§ **Document excerpt**
══════════

Pride Month has ended but variegated conversations around gender constructs have started across the country with renewed vigour. Artists, celebrities and social influencers are carrying the message forward. Sona Mohapatra and Sushant Divgikar, two popular artists, come together to tell India, 'Don't Shut Up!'Obviously they are alluding to the pronouncements of issues and concerns pertaining to the LGBTQ fraternity and campaigning for the freedom of expression. The two artistes also discuss how they deal with online hate.
In a recent conversation about Pride Month and inclusivity, singer, producer, and composer Sona Mohapatra says that people who organise music festivals need to start becoming more inclusive. She along with her close friend, Sushant Divgikar engaged in an interesting conversation on Sona's InstaLive about the need for inclusivity, allyship, diversity and open dialogue. They concluded that 'Change is coming whether one likes it or not'.

══════════

§ **Given records**
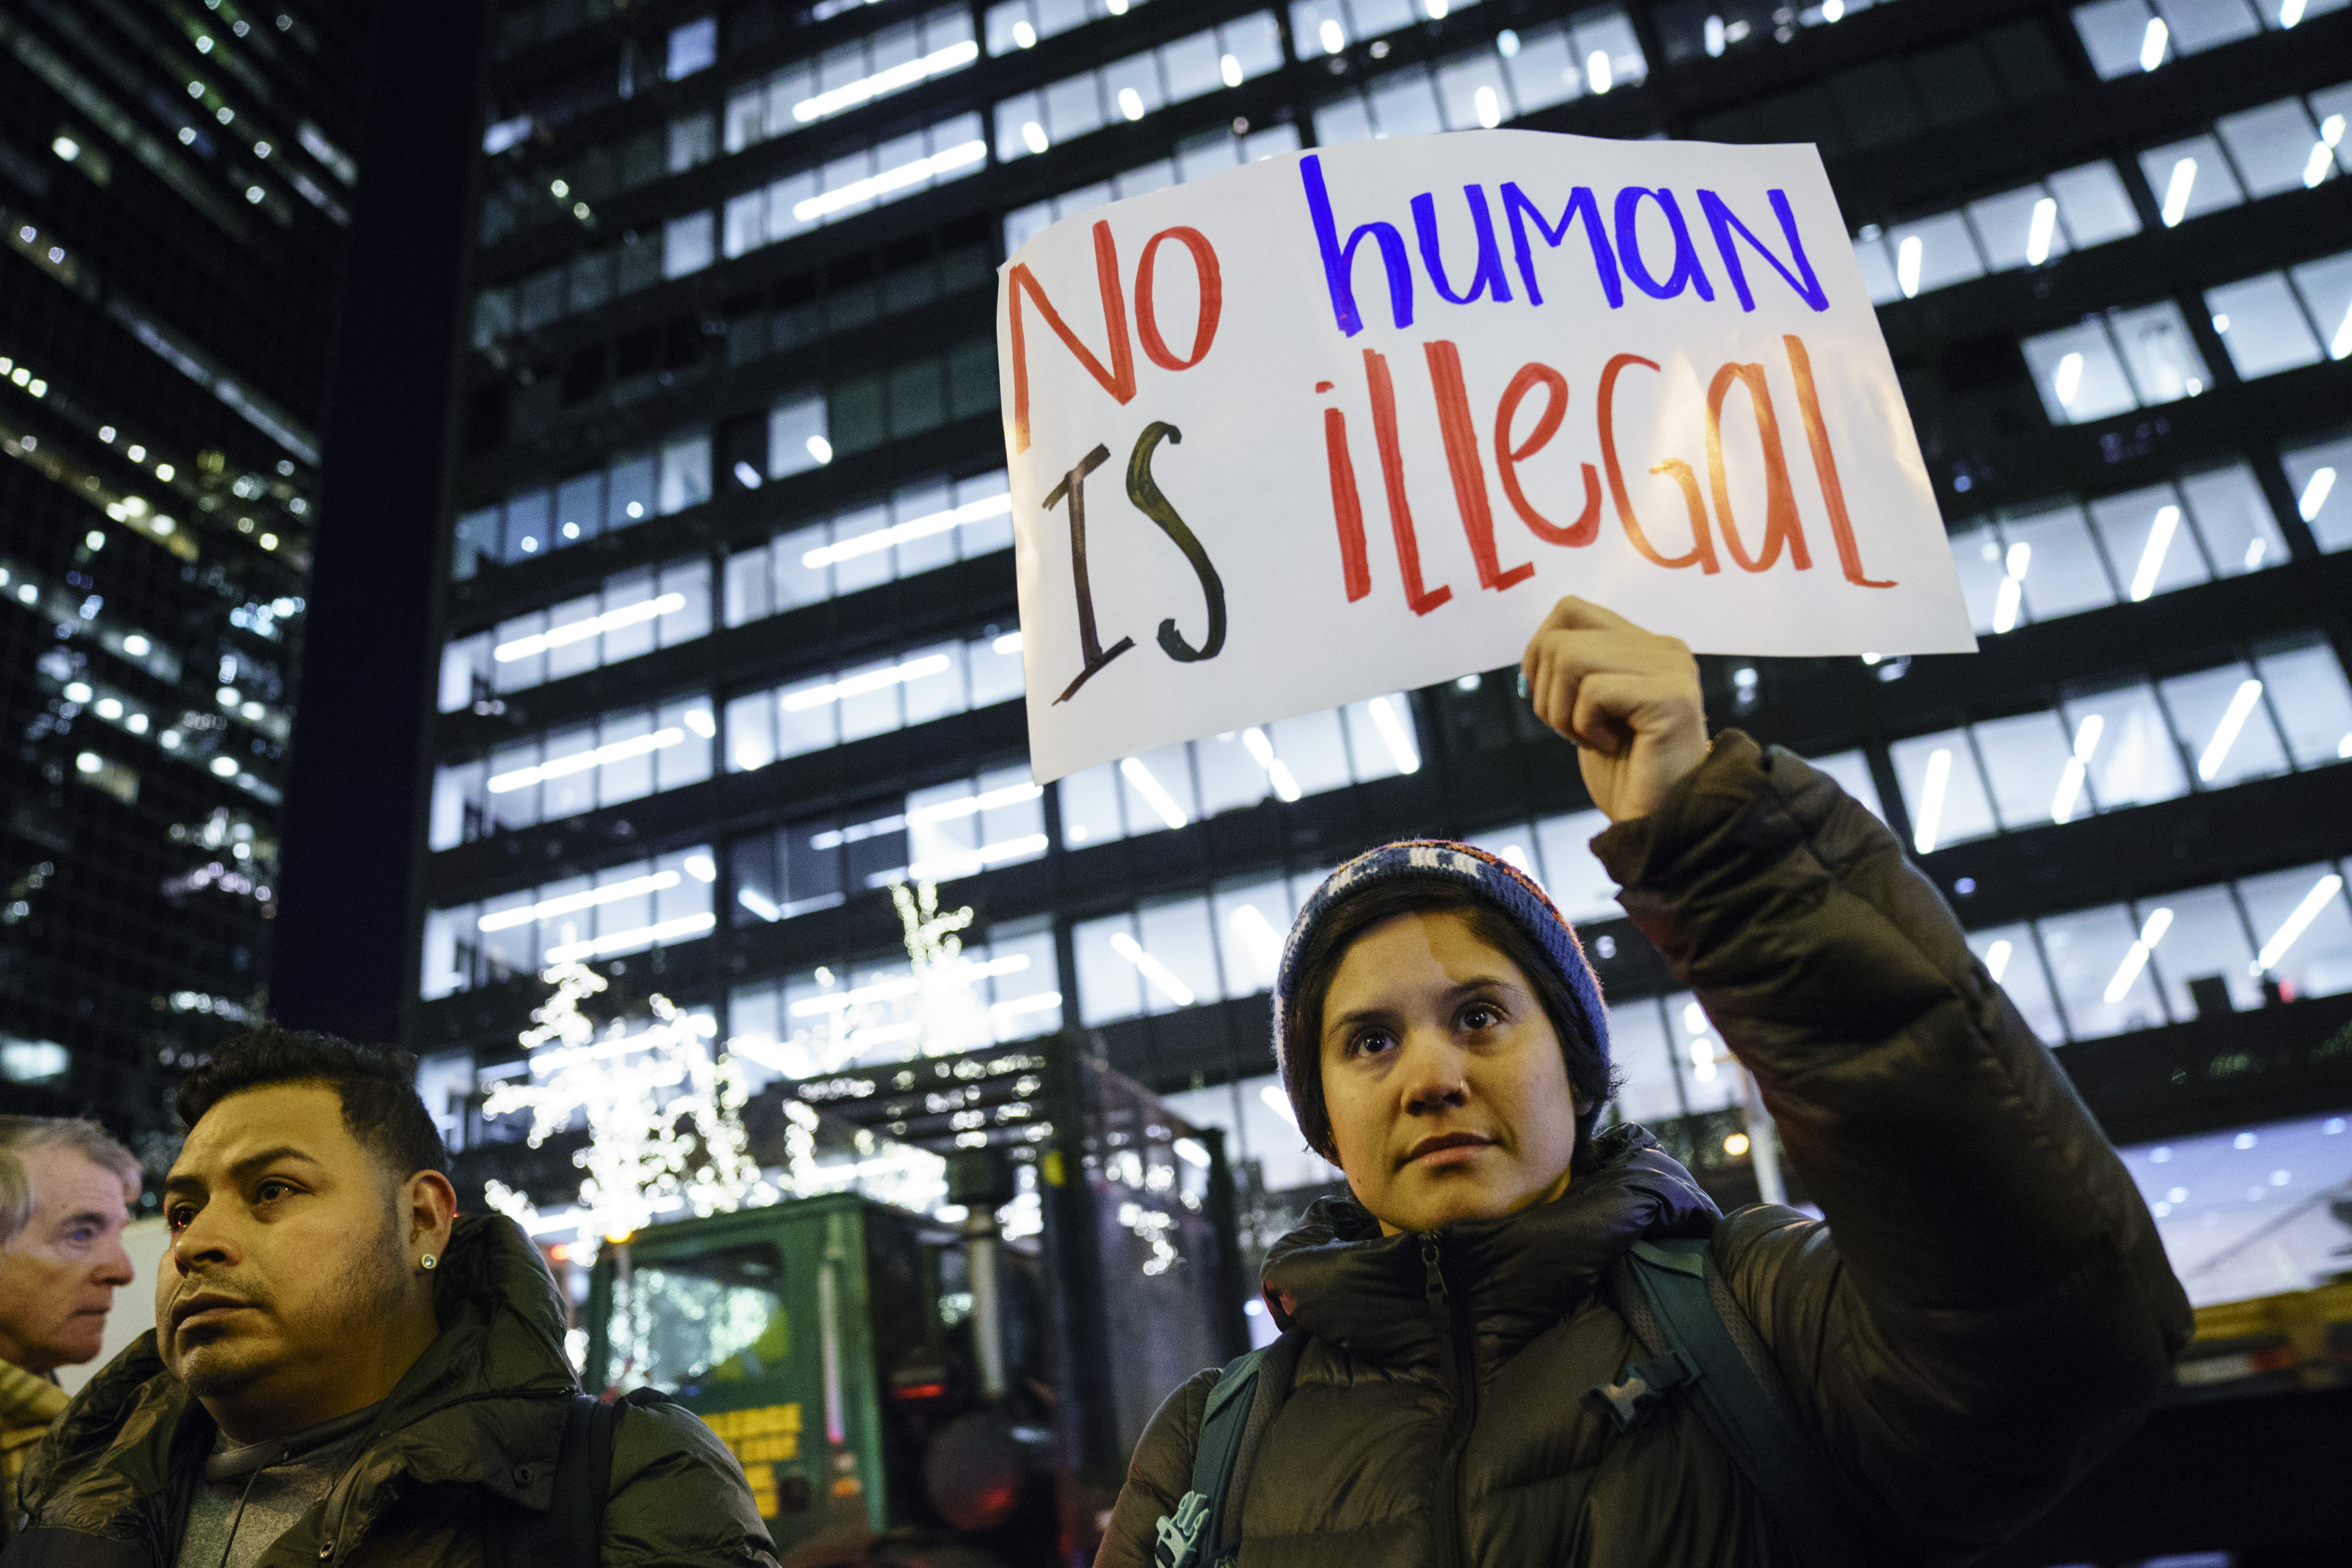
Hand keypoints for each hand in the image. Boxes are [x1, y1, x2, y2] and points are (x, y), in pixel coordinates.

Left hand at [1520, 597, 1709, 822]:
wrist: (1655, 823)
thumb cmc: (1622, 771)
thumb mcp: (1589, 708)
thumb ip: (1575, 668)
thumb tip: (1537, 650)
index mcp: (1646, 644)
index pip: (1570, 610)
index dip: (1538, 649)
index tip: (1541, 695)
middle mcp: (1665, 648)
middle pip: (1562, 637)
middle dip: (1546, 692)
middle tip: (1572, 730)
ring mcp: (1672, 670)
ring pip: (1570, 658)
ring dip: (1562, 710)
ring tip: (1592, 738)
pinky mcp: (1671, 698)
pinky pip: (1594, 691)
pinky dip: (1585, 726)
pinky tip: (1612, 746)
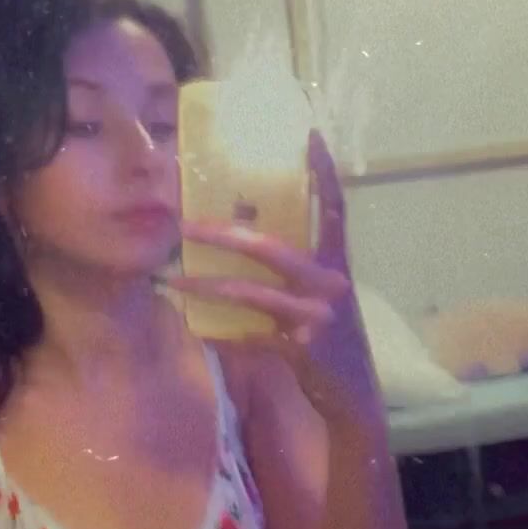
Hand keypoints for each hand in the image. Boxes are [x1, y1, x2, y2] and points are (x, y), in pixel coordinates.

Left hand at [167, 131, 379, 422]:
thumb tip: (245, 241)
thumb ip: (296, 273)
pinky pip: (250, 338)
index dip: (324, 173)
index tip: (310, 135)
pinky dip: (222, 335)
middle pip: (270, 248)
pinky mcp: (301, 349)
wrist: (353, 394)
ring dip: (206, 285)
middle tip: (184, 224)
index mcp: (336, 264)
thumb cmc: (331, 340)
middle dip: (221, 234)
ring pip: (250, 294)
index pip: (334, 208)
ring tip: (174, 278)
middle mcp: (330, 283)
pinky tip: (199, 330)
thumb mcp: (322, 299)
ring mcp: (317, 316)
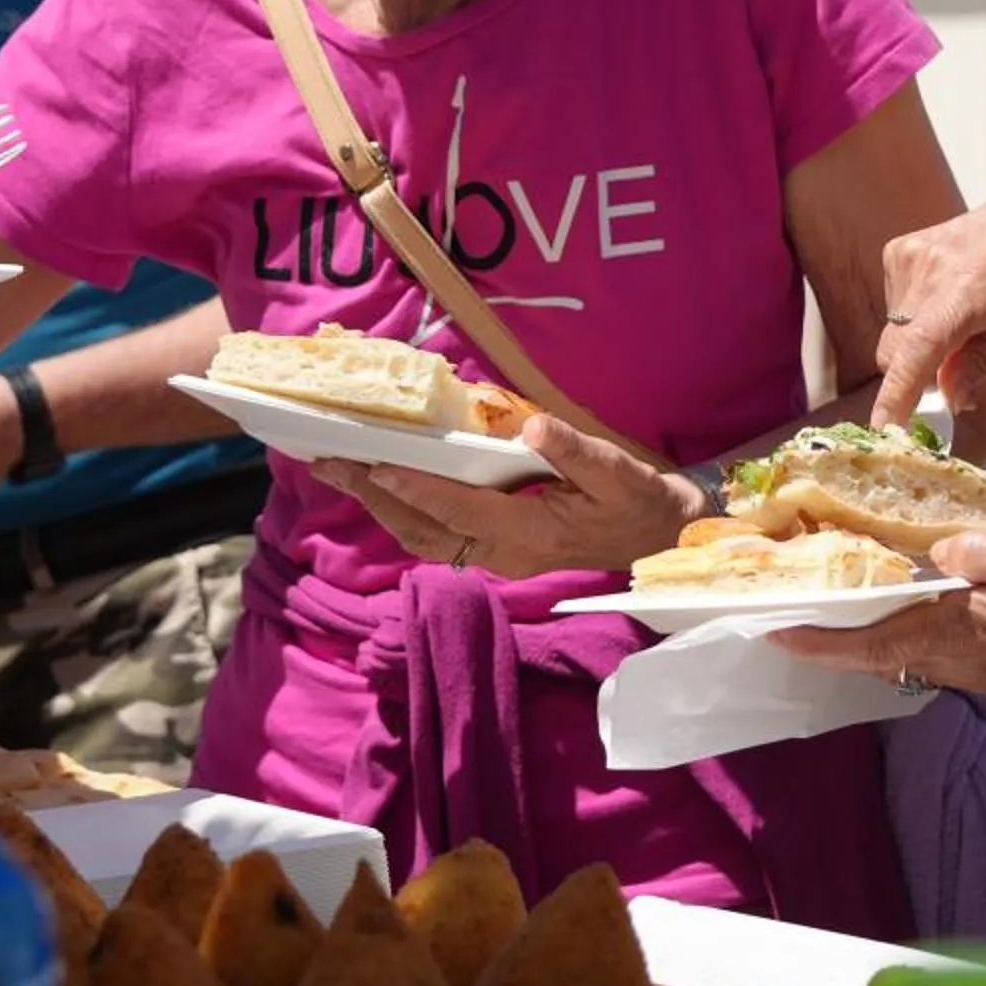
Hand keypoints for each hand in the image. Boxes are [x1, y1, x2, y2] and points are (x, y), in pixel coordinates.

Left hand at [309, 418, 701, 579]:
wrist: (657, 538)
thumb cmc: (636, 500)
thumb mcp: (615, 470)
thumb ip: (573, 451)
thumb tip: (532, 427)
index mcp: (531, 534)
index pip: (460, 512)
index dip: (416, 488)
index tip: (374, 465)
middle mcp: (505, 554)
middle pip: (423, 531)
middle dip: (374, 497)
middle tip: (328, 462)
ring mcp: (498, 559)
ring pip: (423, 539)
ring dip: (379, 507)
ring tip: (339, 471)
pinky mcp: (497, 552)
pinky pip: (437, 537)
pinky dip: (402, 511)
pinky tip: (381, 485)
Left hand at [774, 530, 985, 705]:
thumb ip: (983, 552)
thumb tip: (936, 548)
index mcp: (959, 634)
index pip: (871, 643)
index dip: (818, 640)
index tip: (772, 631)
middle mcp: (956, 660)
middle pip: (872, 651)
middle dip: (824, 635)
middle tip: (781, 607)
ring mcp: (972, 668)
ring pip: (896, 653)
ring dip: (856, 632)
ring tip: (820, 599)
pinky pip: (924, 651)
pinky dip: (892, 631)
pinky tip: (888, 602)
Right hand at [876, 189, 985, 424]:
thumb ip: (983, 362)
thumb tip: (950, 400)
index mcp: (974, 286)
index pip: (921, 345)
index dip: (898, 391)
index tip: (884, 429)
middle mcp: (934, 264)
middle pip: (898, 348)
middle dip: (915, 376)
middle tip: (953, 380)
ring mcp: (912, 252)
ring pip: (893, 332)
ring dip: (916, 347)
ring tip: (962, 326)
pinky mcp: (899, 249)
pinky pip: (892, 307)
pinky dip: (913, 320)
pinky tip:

══════════

§ **Study questions**
a) In the Pride Month article, on what platform did Sona Mohapatra and Sushant Divgikar hold their conversation?
b) Write what comes next in the Pride Month article, picking up after its final sentence.
The data is separate from the Pride Month article.

§ **Expected outputs**
a) On Sona's InstaLive.

b)
Sona has always been a strong ally of the community. The discussion with Sushant encompassed everything from how Indian media represents the LGBTQ community to how inclusivity must go beyond tokenism.
Interestingly although these two come from different backgrounds they have the same open-hearted and broadminded worldview. In the course of the conversation, Sona mentioned her conservative upbringing and how she never let that come in the way of accepting unconventional choices and instead was driven to learn more about the LGBTQ+ community during her artistic journey.
She said, "The artistic space is much more open-minded to gender. In the entertainment industry, there is a sense of openness and broad-mindedness. It is incredible that we finally have the freedom to celebrate Pride Month but we need to tell India, 'Don't Shut Up!' As a young country, we need to be more curious, push the envelope further and break more boundaries! I am counting on the youth of India to make this shift."
Sushant recalled how LGBTQIA+ references can be traced back to our art, culture and history. He welcomed the change that is unfolding at the policy level and also movies like 'Chandigarh Kare Aashiqui' which are opening up the space for brave, new conversations. He added, "I met the director and the producer of the film as well and suggested that if a 'Mumbai Kare Aashiqui' sequel is made, I would love to be a part of it!"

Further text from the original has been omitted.